The Group of Seven meeting is a ``risk event,'' said John McCarthy, director of currency trading at ING Financial Markets LLC in New York. ``People just want to take some money off the table.''
The ECB has avoided rate cuts even as concern deepened that the fallout from the U.S. subprime-mortgage crisis will spread to Europe. Consumer prices in the 15 countries that share the euro rose 3.5 percent in March from a year earlier, the fastest pace in almost 16 years.
`Closer to the End'
Financial-market tension may have ``a broader than currently expected impact on the real economy,'' and that the central bank is concerned about the ``excessive volatility of exchange rates,'' Trichet said in Frankfurt.

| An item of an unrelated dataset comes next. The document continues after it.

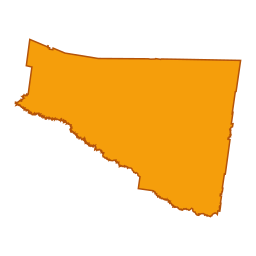 the district of Edward River, New South Wales, Australia
{"feature_id": "25037944B16722839752740", "entity_name": "Edward River", "entity_type": "district", "adm_level": 2, "iso_a3": "AUS", "parent_name": "Australia", "parent_adm1": "New South Wales", "projection": "natural_earth1", "projection_center": [144.82, -35.234], "detail": "fine", "context": "isolated", "style": "filled", "palette": "amber", "viewbox_px": 256, "rotation_deg": 0, "n_neighbors": 0, "source": "geoboundaries", "source_scale": "gbopen_adm2", "svg_char_len": 5800}
<svg xmlns="http://www.w3.org/2000/svg" viewBox="0 0 256 256"><path d="M222.3,188.0L224.4,173.9L225.3,174.1L230.0,139.6L228.0,139.3L228.1,138.0L229.1,137.8L229.1,137.0L230.3,136.8L229.9,136.1L230.7,135.7L230.4,135.3L230.9,134.7L230.1,134.2L230.7,133.6L230.6,132.5L230.2,132.1L230.8,130.7L230.7,130.4L230.1,130.5L229.8,129.5L230.3,129.4L230.0,129.0L230.6,128.7L231.0,127.4L232.5,126.8L233.0,123.7L231.3,123.9L232.9,112.9L232.2,113.4L235.3,91.7L236.1,91.5L240.6,60.4L179.5,59.3L161.2,59.0L160.8,59.4L155.7,58.6L155.3,59.0L150.6,59.2L148.1,58.8L98.3,58.5L65.0,53.1L53.1,48.1L52.8,49.7L49.4,49.2L49.6,47.8L48.0,47.6L48.2,45.9L47.9,45.8L47.8,47.0L29.8,39.4L26.3,65.7L31.9,67.0L28.2,94.0L27.9,93.9L27.5,94.7L26.7,94.1L26.2,95.2L27.0,95.0L26.9,95.6L25.6,95.4L25.3,95.7L25.0,95.4L24.4,96.0L24.7,95.2L24.1,95.1L24.0,95.9L23.8,95.2L23.5,95.7L23.0,95.8L22.7,96.6L22.1,96.6L22.6,97.1L23.3,96.7L23.1,97.5L24.1,98.1L23.1,98.6L22.3,99.6L21.2,99.4L21.4,100.3L20.6,100.4L21.0,101.0L20.3,100.9L20.0,100.5L18.0,102.1L16.6,102.5L15.5,102.2L15.4,103.4L17.0,103.5L16.1,105.3L18.3,104.5L18.5,105.2L19.3,104.8L20.3,105.2L20.5,105.6L20.1,105.9L21.2,106.9L21.5,106.8L21.7,107.3L23.1,107.2L22.9,108.2L24.7,108.0L24.0,109.1L24.1,109.7L24.9,108.8L25.1,109.8L25.6,109.6L26.2,110.2L26.2,109.6L27.0,109.6L27.2,109.8L26.7,110.4L28.3,110.2L28.4,110.8L29.0,111.0L28.5,111.6L28.5,112.3L29.1,112.4L28.7,112.9L30.2,113.5L30.3,112.2L30.7,112.0L31.3,112.5L30.9,113.0L32.2,114.7L33.2,114.7L33.2,113.4L33.4,114.5L33.7,114.6L33.6,114.0L34.4,113.2L34.5,114.3L34.9,114.6L35.3,114.5L34.9,114.0L35.5,114.1L35.7,113.5L36.2,113.3L36.6,113.4L36.4,114.2L38.0,113.2L38.9,113.3L38.5,114.3L38.9,115.0L39.7,114.3L40.7,114.1L40.3,114.9L39.2,115.5L39.7,116.0L40.8,115.7L41.4,116.7L42.1,115.6L42.5,115.5L42.3,116.5L42.8,117.2L43.5,116.3L44.1,116.2L43.5,117.6L44.4,117.3L45.1,117.9L45.2,118.9L45.6,119.1L45.9,119.0L45.8,117.9L46.5,117.4L46.8,118.6L48.1,117.4L48.9,118.8L49.4,117.8L49.8,118.6L50.9,118.1L51.3,118.4L51.2,119.2L52.1,120.1L52.6,119.6L52.8,118.3L54.1,119.5L54.6,119.2L54.1,118.8L55.0,118.3L54.9,119.2L55.2,118.8L56.1,119.6L56.8,118.9L57.0,119.4L58.5,119.6L59.4,120.3L60.7,119.2L60.8,120.6L61.6,119.4L61.8,120.4L62.4,120.9L63.6,119.9L63.9,121.0L63.6,122.6L65.2,122.2L65.1,121.8L64.2,121.8L64.5,120.7L65.0,120.7L64.9,121.6L65.6,121.3L65.6,122.1L66.7,121.7L66.2,122.1L66.8,122.9L66.4,123.9L68.1,123.3L67.9,124.5L68.5,123.7L68.9,124.2L69.4,124.1L69.6,124.6L71.2,124.9L71.0,125.8L70.4,126.1L70.7,127.0L71.6,127.1L71.4,127.5L71.9,128.0L70.4,128.7L70.5,129.4L69.5,130.0L70.2,129.7L70.5,130.5L71.3,130.0L71.8,130.6L71.9,131.1L70.7,131.4L70.8,131.8L71.6,131.5L71.4,132.6L72.0,131.7L73.0,131.7L73.6,132.3L73.0,133.3L73.6,132.9L74.1,133.3L74.7,132.8L74.6,133.8L76.5,134.0L75.6,134.6L76.0,135.2L76.8,135.0L77.3,135.5L77.2,135.9L76.6,135.3L76.9,137.0L78.0,136.0L77.7,136.8L78.0,137.7L78.6,137.2L79.1,138.2L79.6,136.9L79.4,138.3L80.7,137.4L81.3,139.1L82.0,139.8L83.0,138.6L83.5,139.0L84.0,138.4L83.9,139.3L84.7,138.9L84.5,139.6L85.2,140.2L84.3,140.7L84.6,140.9L84.9,140.7L84.8,141.3L85.7,141.5L85.2,142.1L86.2,142.4L85.6,143.3L87.0,143.1L86.8,143.6L87.3,144.1L88.3,143.5L88.0,144.2L88.3,144.5L89.0,144.3L88.6,145.3L89.1,146.0L89.4,146.0L89.5,145.3L89.8,145.2L90.2,145.9L90.8,145.3L91.1,146.1L91.9,145.5L92.3,146.4L92.8,146.7L92.9,145.8L93.4,145.3L93.7,146.2L94.1,145.7L95.0,145.4L94.6,146.0L95.3,146.2L95.9,147.2L95.2,147.8L95.9,148.4L95.5,148.9L95.2,148.2L94.4,148.3L95.0,148.4L94.8,149.8L95.9,149.1L96.8,150.5L98.0,149.5L98.4,150.0L99.7,149.4L100.3,150.3L101.3,150.3L101.7,150.9L101.1,151.6L101.7,151.6L101.5,152.5L102.0,152.2L102.6,153.2L103.1,152.6L103.8,152.8L102.8,155.2L103.1,156.8L104.6,157.2L104.9,158.0L106.0,158.1L106.5,158.7L106.9,158.0L107.6,159.5L109.0,159.3L108.9,160.5L110.3,160.0L110.7,160.5L112.9,160.7L113.7,160.2L115.8,160.1L115.4,160.8L115.7,161.6L116.1,161.9L116.6,161.4L117.0,161.6L116.6,162.8L118.7,162.3L118.4,163.7L119.0,164.2L119.2,165.7L120.2,165.3L120.7,165.5L120.1,166.4L121.8,165.8L122.2,166.5L123.2,166.3L124.0,166.7L124.0,166.1L124.4,165.8L124.8,166.8L125.4,166.8L125.8,166.2L127.5,167.0L127.2,167.6L127.5,168.1L128.0,167.4L128.7,167.9L130.8,168.0L131.8,168.6L132.3,170.1L133.7,171.6L133.8,172.4L135.0,172.7L135.6,173.2L136.2,172.6L137.7,173.6L138.0,175.5L140.0,176.7L138.3,188.6L153.0,190.7L153.1,191.7L153.7,191.2L154.7,191.7L154.9,192.7L155.3,192.6L155.2,193.7L156.5,193.7L156.2,194.3L156.6,194.6L156.5,195.2L157.6,195.8L157.7,196.7L158.5,196.1L158.4,196.8L159.3,196.7L159.8,197.7L160.4,197.1L161.2,198.6L162.1,198.7L162.4,198.3L163.8,199.3L164.1,199.1L164.4,199.6L165.2,199.2L165.4,199.7L165.8,199.5L166.2,200.1L166.8,199.4L166.8,199.8L168.2,200.0L168.1,200.6L168.8,200.7L168.6,201.3L169.2,201.1L168.9,201.9L169.7,201.7L169.3,202.2L169.9,202.4L169.6,202.8L169.8,203.5L171.3,203.4L172.0,205.1L172.7,205.0L172.7,205.6L173.3,205.7L173.0,206.9L174.4,206.4L174.6,206.7L174.4,207.2L174.8,207.3L175.6,206.8L175.8,207.2L177.4,207.1L178.2,207.8L178.2,208.4L180.0,209.6L180.3,209.2L180.9,209.6L181.6,209.3L181.9,210.1L182.6,210.1L183.7,208.8L184.3,209.2L185.0,208.7L185.5,209.1L186.2,208.7L186.7,209.5L188.0,209.4L188.6,210.1L189.4,210.1L191.7,208.3L192.8,209.1L192.8,210.7L193.2,211.4L194.3,212.1L195.0,212.0L195.9,214.0L196.6,214.2L196.7,214.8L197.7,215.2L198.8,215.3L199.2,214.8L198.8,213.9L199.5,213.9L200.0,214.3L201.0,213.7L203.7,213.6L204.2,214.1L204.6,215.1L205.6,214.6L206.1,215.3L207.0,215.1L207.2,216.0L207.8,215.6L210.5,216.6L211.1,215.8L211.9,215.7L212.3,214.5L214.1,213.3L214.8,213.4L215.1,212.9L216.5,213.4L217.3,214.4L217.9,210.9L219.8,211.2L220.0,210.0L219.4,209.8L219.6,208.5L220.2,208.6L220.4,207.3L219.4,207.1L219.6,206.0L220.5,206.2L220.9,203.3L220.4,203.3L221.5,196.1L220.1,195.8L220.4,194.0L221.6,194.2L221.9,191.8L222.3,191.8L222.9,188.1L222.3,188.0Z" fill="#f59e0b" stroke="#b45309" stroke-width="1.5"/></svg>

Investors yesterday scaled back early rate-cut expectations, futures trading showed. The implied yield on the August Euribor futures contract, which has risen 50 basis points since the start of March, increased 1 basis point to 4.41 percent.
The pound dropped 7.9 percent against the euro this year as investors reined in growth estimates for the U.K. economy.

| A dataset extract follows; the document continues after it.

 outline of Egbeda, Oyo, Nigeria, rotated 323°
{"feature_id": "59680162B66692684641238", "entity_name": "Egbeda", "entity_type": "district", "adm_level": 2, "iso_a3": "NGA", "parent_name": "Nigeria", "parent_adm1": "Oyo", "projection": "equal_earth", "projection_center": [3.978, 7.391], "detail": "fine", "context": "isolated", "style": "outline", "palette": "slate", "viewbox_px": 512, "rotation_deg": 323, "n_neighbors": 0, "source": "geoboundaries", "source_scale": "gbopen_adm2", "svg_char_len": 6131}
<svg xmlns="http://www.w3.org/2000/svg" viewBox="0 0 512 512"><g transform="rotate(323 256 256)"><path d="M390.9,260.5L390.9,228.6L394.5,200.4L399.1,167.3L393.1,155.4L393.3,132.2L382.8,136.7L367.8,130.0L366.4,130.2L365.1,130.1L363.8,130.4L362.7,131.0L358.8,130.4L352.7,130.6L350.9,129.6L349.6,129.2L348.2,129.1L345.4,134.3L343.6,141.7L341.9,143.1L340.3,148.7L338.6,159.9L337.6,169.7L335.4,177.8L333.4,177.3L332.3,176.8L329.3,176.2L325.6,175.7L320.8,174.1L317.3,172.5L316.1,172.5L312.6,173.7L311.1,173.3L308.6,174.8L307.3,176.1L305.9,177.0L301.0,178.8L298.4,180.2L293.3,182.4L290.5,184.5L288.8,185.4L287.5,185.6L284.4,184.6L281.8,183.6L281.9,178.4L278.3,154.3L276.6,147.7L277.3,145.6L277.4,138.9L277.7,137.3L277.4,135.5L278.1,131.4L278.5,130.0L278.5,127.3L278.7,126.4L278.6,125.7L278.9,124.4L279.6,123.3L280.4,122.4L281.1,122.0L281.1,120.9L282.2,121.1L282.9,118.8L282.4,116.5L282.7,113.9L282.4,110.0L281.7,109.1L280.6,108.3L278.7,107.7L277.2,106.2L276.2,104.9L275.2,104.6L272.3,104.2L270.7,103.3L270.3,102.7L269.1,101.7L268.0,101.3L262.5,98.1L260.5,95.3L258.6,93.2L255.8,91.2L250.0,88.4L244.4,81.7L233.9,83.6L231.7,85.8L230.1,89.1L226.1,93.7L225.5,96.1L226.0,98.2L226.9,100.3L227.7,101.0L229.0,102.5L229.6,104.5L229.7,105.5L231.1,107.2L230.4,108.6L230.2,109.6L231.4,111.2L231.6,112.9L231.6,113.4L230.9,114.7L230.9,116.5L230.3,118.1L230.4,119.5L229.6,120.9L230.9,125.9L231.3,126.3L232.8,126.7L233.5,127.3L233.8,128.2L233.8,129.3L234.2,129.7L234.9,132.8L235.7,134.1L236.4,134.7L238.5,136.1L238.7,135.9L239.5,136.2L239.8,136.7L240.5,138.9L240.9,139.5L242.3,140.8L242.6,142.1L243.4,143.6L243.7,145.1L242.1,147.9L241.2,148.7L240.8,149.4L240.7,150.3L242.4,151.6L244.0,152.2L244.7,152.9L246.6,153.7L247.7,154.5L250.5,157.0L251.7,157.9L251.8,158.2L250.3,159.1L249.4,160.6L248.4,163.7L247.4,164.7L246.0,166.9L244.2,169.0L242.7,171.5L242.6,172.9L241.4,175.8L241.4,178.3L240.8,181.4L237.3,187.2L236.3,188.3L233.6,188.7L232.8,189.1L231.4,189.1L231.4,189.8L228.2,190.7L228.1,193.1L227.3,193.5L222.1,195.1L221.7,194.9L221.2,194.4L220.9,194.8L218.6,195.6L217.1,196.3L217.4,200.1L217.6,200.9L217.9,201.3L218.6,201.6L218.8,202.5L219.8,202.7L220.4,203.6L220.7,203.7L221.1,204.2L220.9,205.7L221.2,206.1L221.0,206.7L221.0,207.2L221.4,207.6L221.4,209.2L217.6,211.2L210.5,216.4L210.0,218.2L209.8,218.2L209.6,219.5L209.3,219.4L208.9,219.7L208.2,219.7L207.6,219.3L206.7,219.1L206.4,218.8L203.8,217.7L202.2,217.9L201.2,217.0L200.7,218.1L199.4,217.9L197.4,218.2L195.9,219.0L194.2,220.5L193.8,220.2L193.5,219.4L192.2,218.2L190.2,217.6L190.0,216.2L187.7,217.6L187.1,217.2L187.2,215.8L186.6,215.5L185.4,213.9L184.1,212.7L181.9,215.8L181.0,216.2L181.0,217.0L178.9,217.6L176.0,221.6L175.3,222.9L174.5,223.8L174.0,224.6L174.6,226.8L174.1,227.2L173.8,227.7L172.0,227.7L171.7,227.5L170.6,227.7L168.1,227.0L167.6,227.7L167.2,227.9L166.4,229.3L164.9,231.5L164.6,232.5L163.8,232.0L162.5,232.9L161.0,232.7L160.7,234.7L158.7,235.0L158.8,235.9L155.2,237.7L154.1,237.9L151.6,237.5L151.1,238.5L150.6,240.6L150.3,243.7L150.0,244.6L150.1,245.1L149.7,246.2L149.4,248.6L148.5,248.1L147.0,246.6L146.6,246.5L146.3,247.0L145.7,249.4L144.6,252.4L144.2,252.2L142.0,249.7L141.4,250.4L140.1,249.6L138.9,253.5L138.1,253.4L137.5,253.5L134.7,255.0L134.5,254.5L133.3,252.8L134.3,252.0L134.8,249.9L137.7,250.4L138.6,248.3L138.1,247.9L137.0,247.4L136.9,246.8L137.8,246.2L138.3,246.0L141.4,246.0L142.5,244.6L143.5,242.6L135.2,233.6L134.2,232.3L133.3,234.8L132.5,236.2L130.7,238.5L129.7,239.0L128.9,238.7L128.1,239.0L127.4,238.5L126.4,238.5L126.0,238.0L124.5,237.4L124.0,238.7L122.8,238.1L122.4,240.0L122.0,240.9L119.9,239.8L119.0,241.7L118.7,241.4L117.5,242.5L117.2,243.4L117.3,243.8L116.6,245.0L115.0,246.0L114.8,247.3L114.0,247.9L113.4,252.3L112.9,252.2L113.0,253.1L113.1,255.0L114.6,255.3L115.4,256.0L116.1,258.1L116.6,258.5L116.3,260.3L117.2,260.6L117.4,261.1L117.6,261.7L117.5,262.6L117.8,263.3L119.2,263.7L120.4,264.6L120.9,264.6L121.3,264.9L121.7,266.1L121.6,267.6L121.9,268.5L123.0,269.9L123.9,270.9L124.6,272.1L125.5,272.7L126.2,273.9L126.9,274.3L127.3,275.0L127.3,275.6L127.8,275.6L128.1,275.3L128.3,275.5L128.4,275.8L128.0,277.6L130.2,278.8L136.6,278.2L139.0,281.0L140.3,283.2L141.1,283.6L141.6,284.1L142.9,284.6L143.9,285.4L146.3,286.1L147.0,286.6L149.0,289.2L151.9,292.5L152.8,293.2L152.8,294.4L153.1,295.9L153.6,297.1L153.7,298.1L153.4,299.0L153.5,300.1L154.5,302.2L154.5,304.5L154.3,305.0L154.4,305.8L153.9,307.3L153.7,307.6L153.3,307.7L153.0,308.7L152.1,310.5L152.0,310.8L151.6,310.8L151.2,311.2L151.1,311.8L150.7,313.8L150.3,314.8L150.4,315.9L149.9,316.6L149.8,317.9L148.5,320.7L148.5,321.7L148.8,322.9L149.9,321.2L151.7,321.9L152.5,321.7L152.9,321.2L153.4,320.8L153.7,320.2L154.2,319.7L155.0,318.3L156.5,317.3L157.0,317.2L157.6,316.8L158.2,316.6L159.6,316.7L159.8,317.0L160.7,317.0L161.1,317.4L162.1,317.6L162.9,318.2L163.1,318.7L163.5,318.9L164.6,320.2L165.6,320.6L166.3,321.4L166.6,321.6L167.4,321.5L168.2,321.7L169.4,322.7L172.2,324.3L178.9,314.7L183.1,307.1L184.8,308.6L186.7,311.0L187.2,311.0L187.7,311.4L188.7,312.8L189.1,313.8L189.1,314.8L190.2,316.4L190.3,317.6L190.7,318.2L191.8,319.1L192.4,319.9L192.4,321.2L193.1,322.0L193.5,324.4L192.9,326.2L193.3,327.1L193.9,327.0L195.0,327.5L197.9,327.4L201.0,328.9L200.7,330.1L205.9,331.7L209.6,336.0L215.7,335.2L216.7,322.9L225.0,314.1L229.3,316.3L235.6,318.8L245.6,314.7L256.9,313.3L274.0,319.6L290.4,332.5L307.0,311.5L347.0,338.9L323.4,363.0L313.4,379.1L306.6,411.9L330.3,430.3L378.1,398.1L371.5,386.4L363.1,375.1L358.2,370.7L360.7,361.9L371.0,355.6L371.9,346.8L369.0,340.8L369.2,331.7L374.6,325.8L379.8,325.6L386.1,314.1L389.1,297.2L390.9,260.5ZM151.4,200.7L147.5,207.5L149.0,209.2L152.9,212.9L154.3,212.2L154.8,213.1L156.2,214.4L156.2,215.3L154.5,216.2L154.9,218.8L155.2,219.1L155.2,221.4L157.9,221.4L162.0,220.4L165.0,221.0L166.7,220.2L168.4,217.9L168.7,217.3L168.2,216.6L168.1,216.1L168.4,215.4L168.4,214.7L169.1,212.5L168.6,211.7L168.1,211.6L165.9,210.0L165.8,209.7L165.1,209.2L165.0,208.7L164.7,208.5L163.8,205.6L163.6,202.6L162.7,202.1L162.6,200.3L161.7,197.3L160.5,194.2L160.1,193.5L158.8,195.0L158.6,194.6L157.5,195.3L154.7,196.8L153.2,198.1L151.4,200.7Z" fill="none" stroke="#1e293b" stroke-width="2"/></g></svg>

The dollar was yesterday helped by Goldman Sachs Group Inc. Chief Executive Officer Lloyd Blankfein, who said ``we're closer to the end than the beginning'' of the credit turmoil. His comments follow similar statements from Morgan Stanley Chief Executive John Mack this week and helped the Standard & Poor's 500 stock index to climb 0.45 percent.
Chinese Yuan
Asian currencies climbed after Singapore's central bank raised the trading range for its dollar to reduce inflation. China's yuan rose beyond 7 to the U.S. dollar for the first time since a fixed-exchange rate in 2005.
The decision taken by the Singapore bank stoked speculation other central banks will seek stronger currencies to reduce the cost of importing rice and fuel, according to Masaki Fukui, a senior economist and currency analyst in Tokyo at Mizuho Corporate Bank Ltd., Japan's third-largest bank by assets.
``Singapore, China, Thailand, Indonesia and South Korea are all fighting to control inflationary pressures,'' said Fukui. The yen may rise to 85 per dollar this year, Fukui forecast.
Citigroup Inc., Deutsche Bank AG, and JPMorgan Chase & Co. were among six banks that raised their forecasts for Singapore's dollar yesterday.